I went to university full-time a few years ago, and I was a unicorn on campus, a mythical creature most had heard of but never thought they would encounter. Sometimes, I was an insect on a pin to be examined. I recall being asked if I had killed anyone and if I had PTSD. I’m not sure that’s something previous generations had to contend with.
I am grateful that few have had to experience war with its sacrifice and waste. I appreciate that I am thanked for my service, although I’m probably more thankful for it than they are. I’m proud of being one of the few. It’s the privilege of my life to have served this incredible country. While Canada has come a long way in showing its gratitude for us, there are some things still missing. Recognition of what our families have had to endure for one. I was deployed for the births of my first two children. When I was in Afghanistan, a late phone call or a military-looking vehicle driving in the neighbourhood would be enough to make my wife’s heart drop and her knees shake with fear. I’ve had friends who have opened the door to a notification team, and their lives have changed forever in that instant. One stood out of the sunroof of the limousine as they escorted her husband’s body along the Highway of Heroes, waving at everyone who lined the route to thank them for honouring her husband.
I’ve lost friends to combat and its aftermath. As a kid, I used to stroll the military cemeteries, looking at all of the names and feeling as distant from them as the far-away lands they had served in. Now I find my friends there. For others, I may not have known them, but I know their stories as they’re now part of Regimental lore and memory. Remembrance Day is the day we tell their stories. It’s the day we make sure they live again, that people know who they were, that they lived, that they mattered, that they had an impact.
For myself, what I wish for on this day is an understanding of our service and what it means to us. Listen to the stories. Ask. We want to be understood; we want the country we love so much to know. The ones under those neat headstones are the best of us. Like King Marko. But they’re also ordinary. That’s what’s so difficult about the hero label. Most of us are quite ordinary. We just chose to meet the challenge that history put before us. It’s worth remembering. It’s worth honouring.

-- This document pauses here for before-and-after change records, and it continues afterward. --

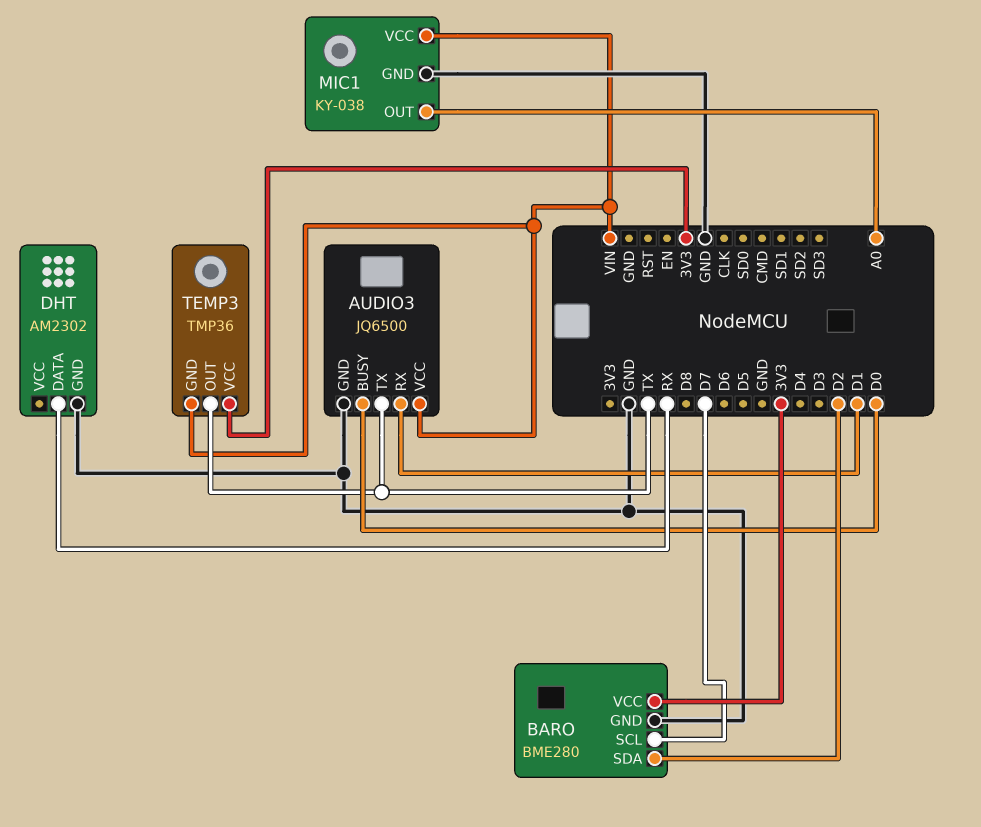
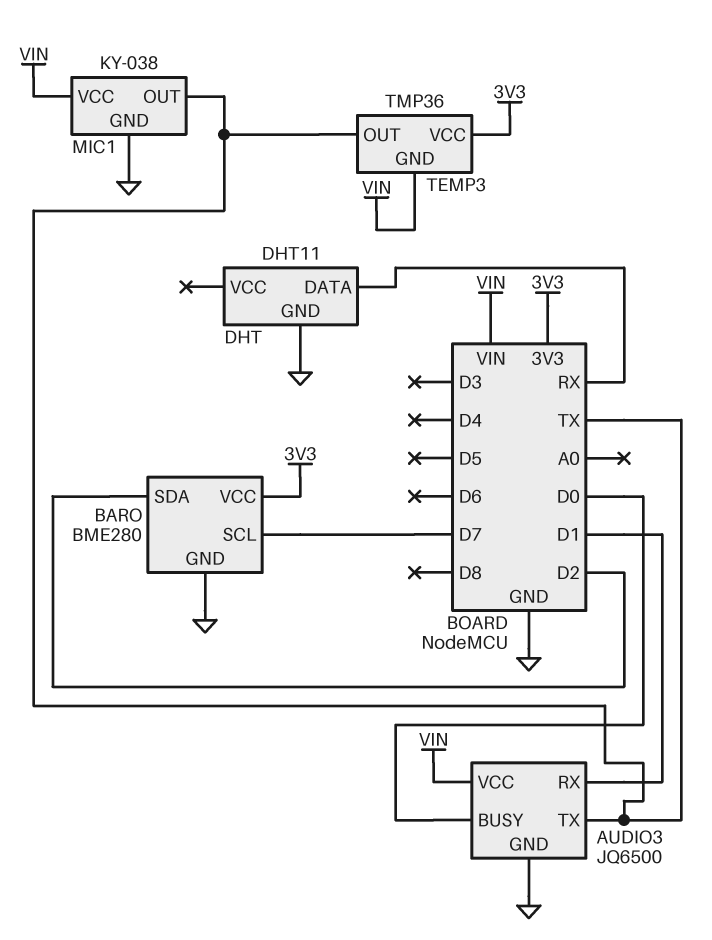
DHT: AM2302 -> DHT11
MIC1 pin OUT: A0 -> TX

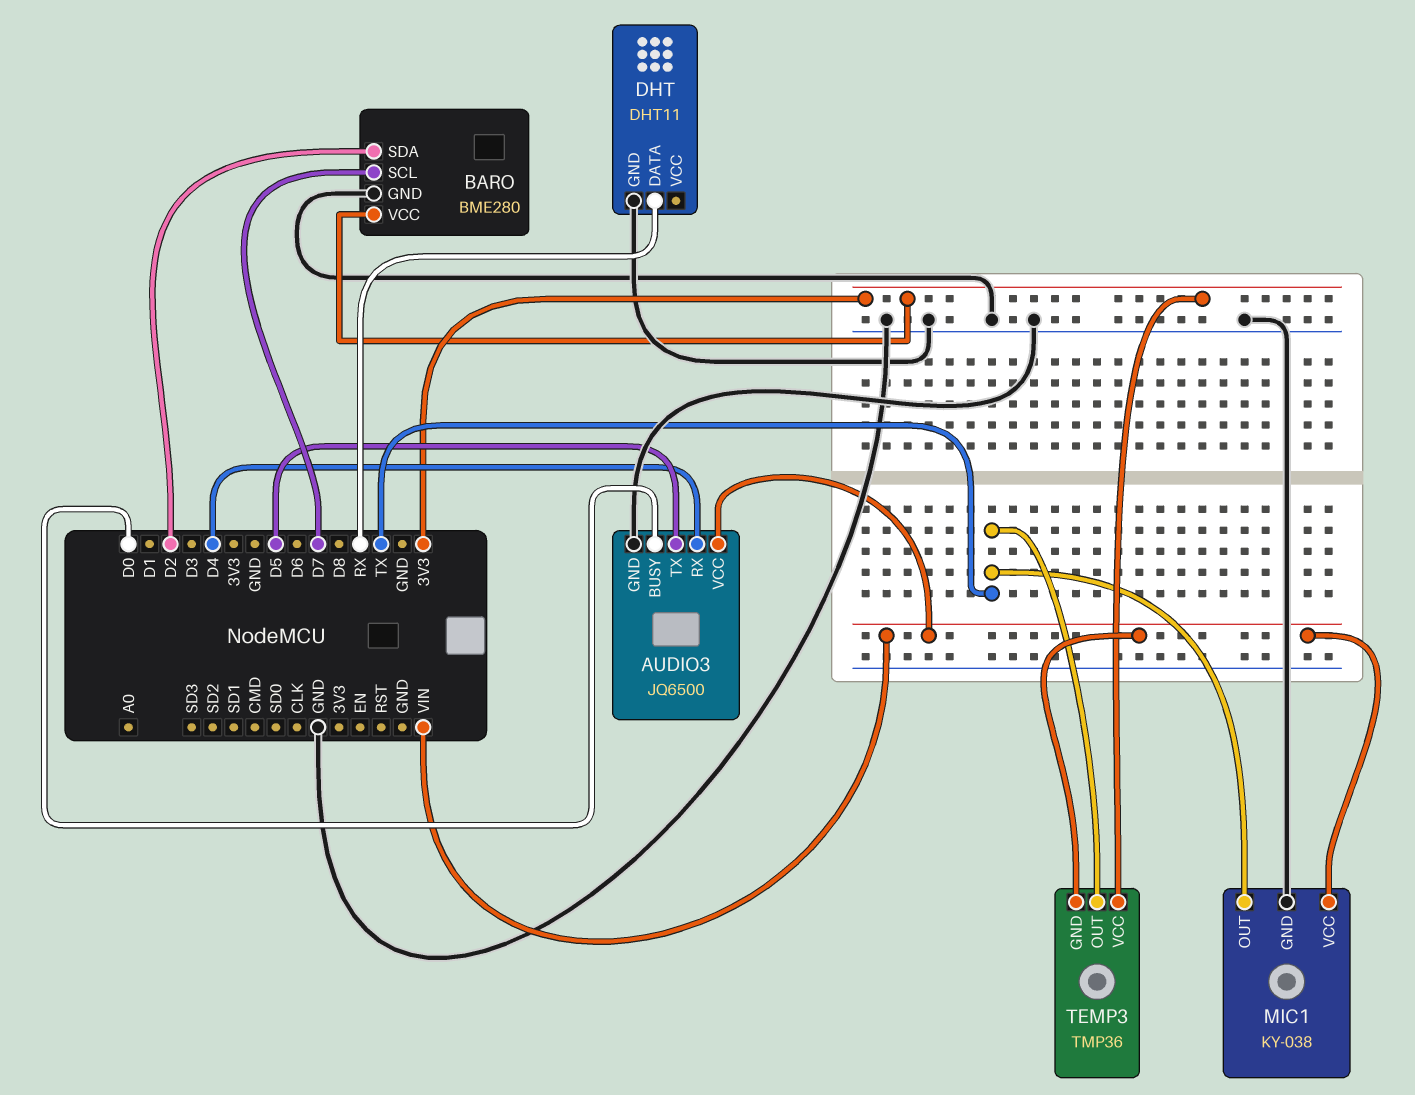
AUDIO3 pin RX: D1 -> D4
AUDIO3 pin TX: TX -> D5

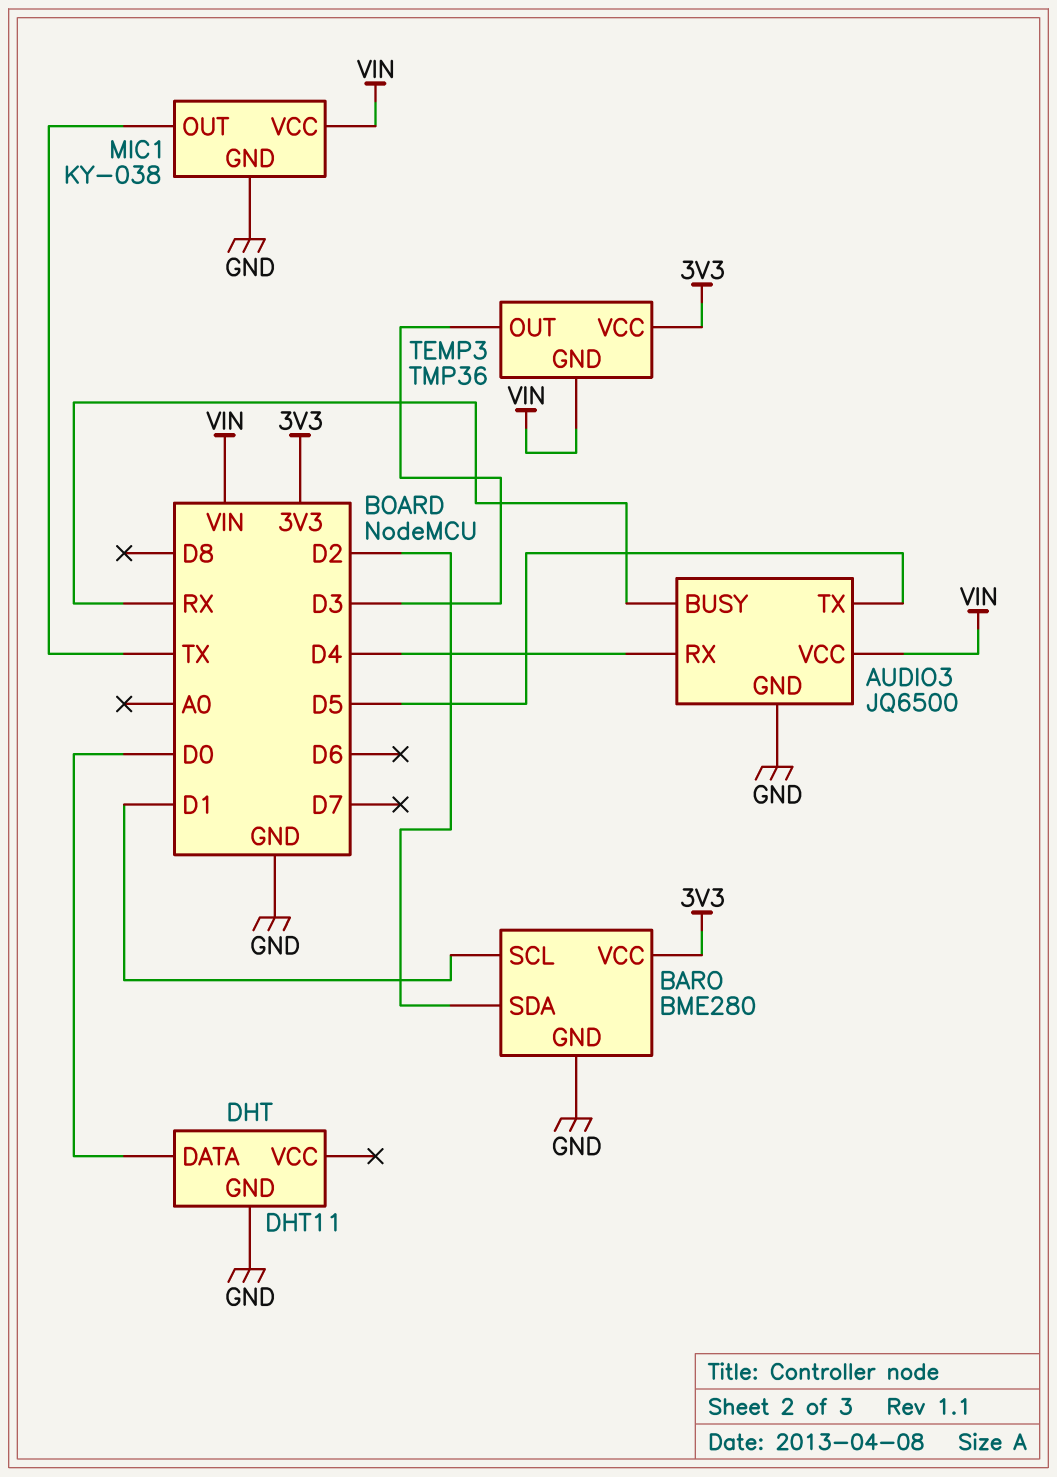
AUDIO3 pin BUSY: D0 -> RX
BARO pin SCL: D7 -> D1
DHT pin DATA: RX -> D0
TEMP3 pin OUT: TX -> D3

And it’s worth living up to, striving to be a better country worthy of such sacrifice.
Lest We Forget.
Thank you for this.
My grandfather served in the Canadian Scottish Regiment (Princess Mary's) his entire adult life.

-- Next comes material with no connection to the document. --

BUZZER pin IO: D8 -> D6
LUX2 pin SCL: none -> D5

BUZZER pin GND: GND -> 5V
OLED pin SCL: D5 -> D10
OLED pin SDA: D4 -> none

My father served in the Provost Corps during the liberation of Holland and then transferred to the RCAF for a further 10 years.
(I spent 22 years in the RCN and 16 more as a Reservist...).
Our family is not unique. We aren't special. And we don't wish to be lauded.
Remembrance Day is no doubt important to many who haven't served, but to those who have, a day doesn't pass without us thinking of absent friends.
Very moving tribute. What really angers me is that I have to temper my respect for the service and sacrifices of the likes of your guest writer with my contempt for the political leadership for using them as virtue-signaling social experiments. Leave the DEI and genderwang in the faculty lounges where they belong!